I went in and made myself an egg sandwich (English muffin, egg, cheese, mayo). Then Beth and I walked down to Sandogardy. I noticed that some small white water lilies were in bloom, so I snapped a picture. I looked it up when I got home and found it to be Nymphoides cordata (Floating Heart). To my surprise, it had no entry in the Bloom Clock, nor in Wikipedia, nor in Wikimedia Commons. So I uploaded my crappy picture.

Then we went home again. At lunch time we decided to pull out all the stops and go to… Wendy’s in Tilton. The main reason for choosing Wendy’s was its proximity to the fireworks store. We blew $12 on some pyrotechnics and then went home.

Va wanted me to get Penny out of the house for a couple of hours so she could mop. So I loaded the canoe on top of the car. Beth and I donned swimsuits, and we drove down to Sandogardy. We paddled all the way around the pond, which I would estimate to be about a one-mile trip (it’s a 41 acre pond).

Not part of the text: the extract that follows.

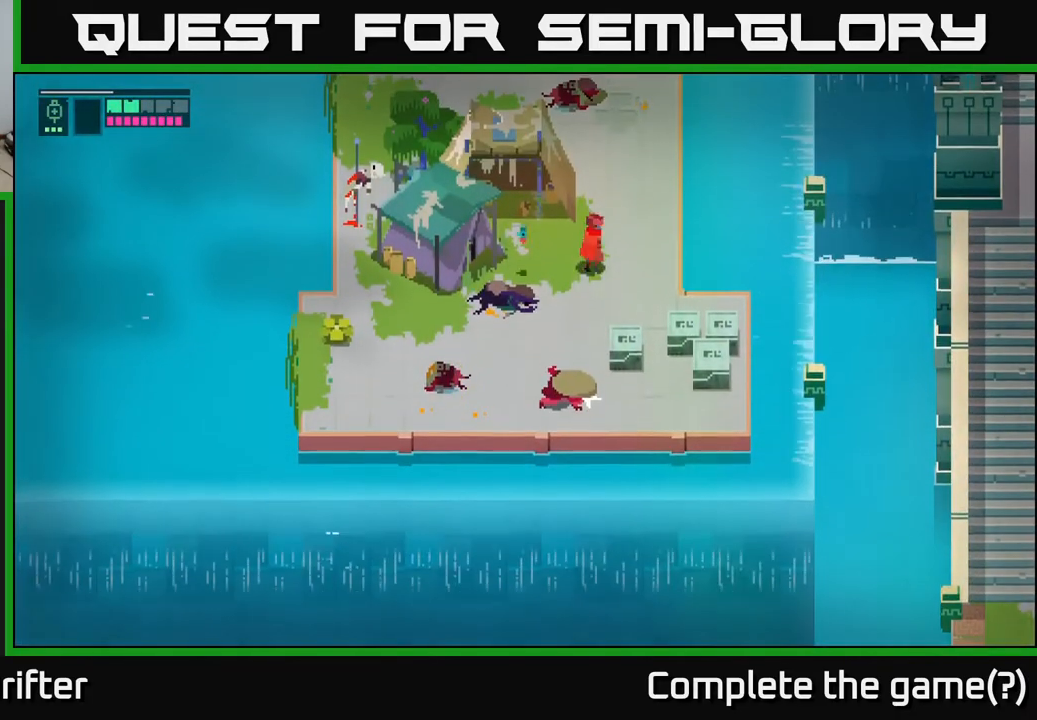
{"buttons": [], "left_stick": "down", "right_stick": "center", "events": [[83, "left_stick", "down"], [333, "X", "down"], [500, "X", "up"]]}
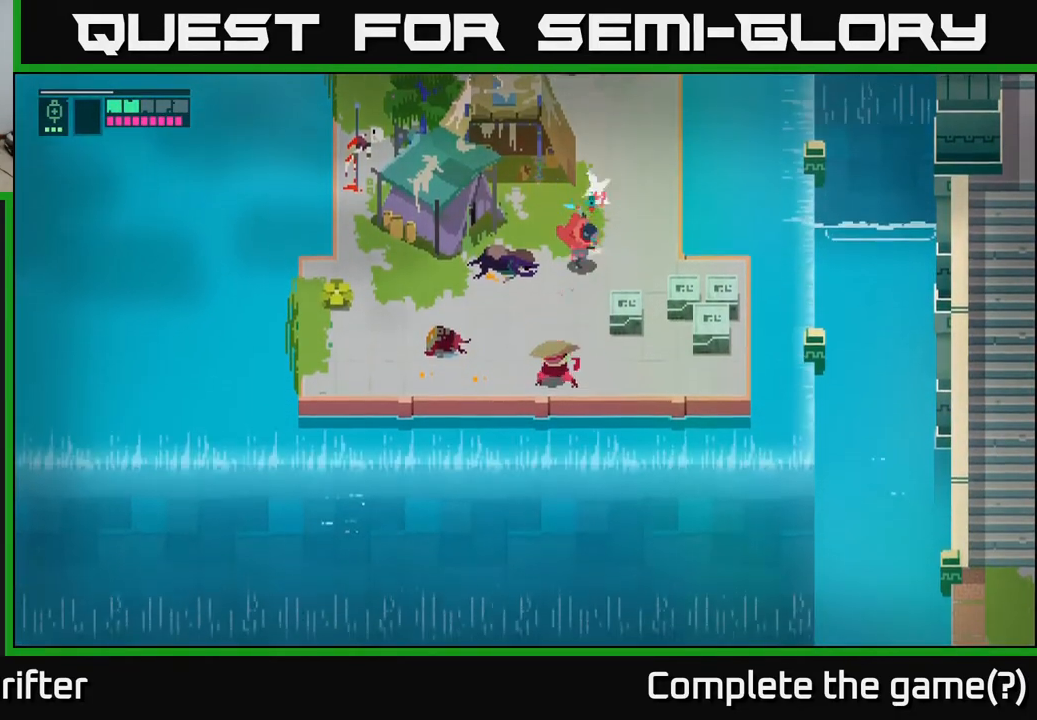
{"buttons": ["X"], "left_stick": "center", "right_stick": "center", "events": [[417, "X", "down"], [500, "left_stick", "center"]]}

Beth and Penny manning the bow

Beth and Penny manning the bow

I bought the camera and took more photos of the floating heart and some of the White Water Lily form the other day. I will upload to Wikimedia Commons later.

After we paddled, I let Beth swim for half an hour or so. Then we came home. We had only been gone for 90 minutes, which was not enough time for the floor to get mopped and dry, so we hung out in the yard for another half hour.

I gave Beth a bath at 7:30 and let her put on her day clothes afterwards so she could light some sparklers and watch the other pyrotechnics. Penny seemed to hold no fear whatsoever of the sparklers which really surprised me. But she did NOT like the other fireworks. I only bought three “cannons” and they went up a lot higher than I thought they would too. The first round was strafing some oak leaves during the skyward journey, so I wheeled out the wheelbarrow for round two. the second one was kind of a dud. I guess the wheelbarrow wasn’t quite flat enough, so after the first report, the package tipped over (thankfully) no more fireballs were ejected. I hosed it down, and then leveled the wheelbarrow. The third round went off without a hitch.